**Problem requirements:** Reproduce, unaltered, the line with "de empezar." along with every line that follows it in the records, up to the last.

**Dataset excerpts:**
○ ○ ○

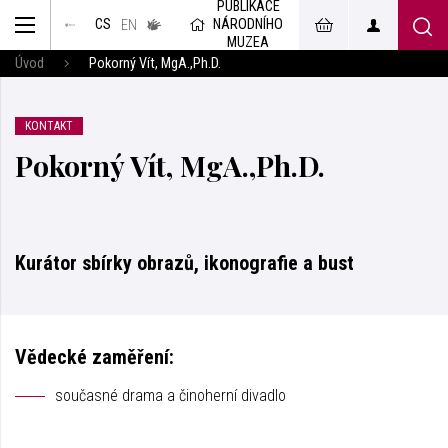
PUBLIKACE
muzeum
NÁRODNÍHO
CS
v českém
EN
znakovém
MUZEA
jazyce
Úvod
Pokorný Vít, MgA.,Ph.D.
KONTAKT
Pokorný Vít, MgA.,Ph.D.
Kurátor sbírky obrazů, ikonografie a bust
Vědecké zaměření:
současné drama a činoherní divadlo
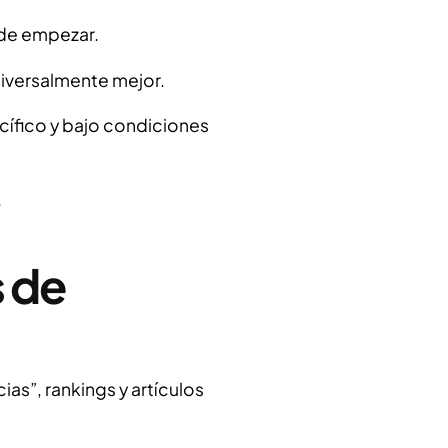
 de empezar.
niversalmente mejor.
ífico y bajo condiciones
.
s de
as”, rankings y artículos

○ ○ ○

**Written response:**
 de empezar.
niversalmente mejor.
ífico y bajo condiciones
.
s de
as”, rankings y artículos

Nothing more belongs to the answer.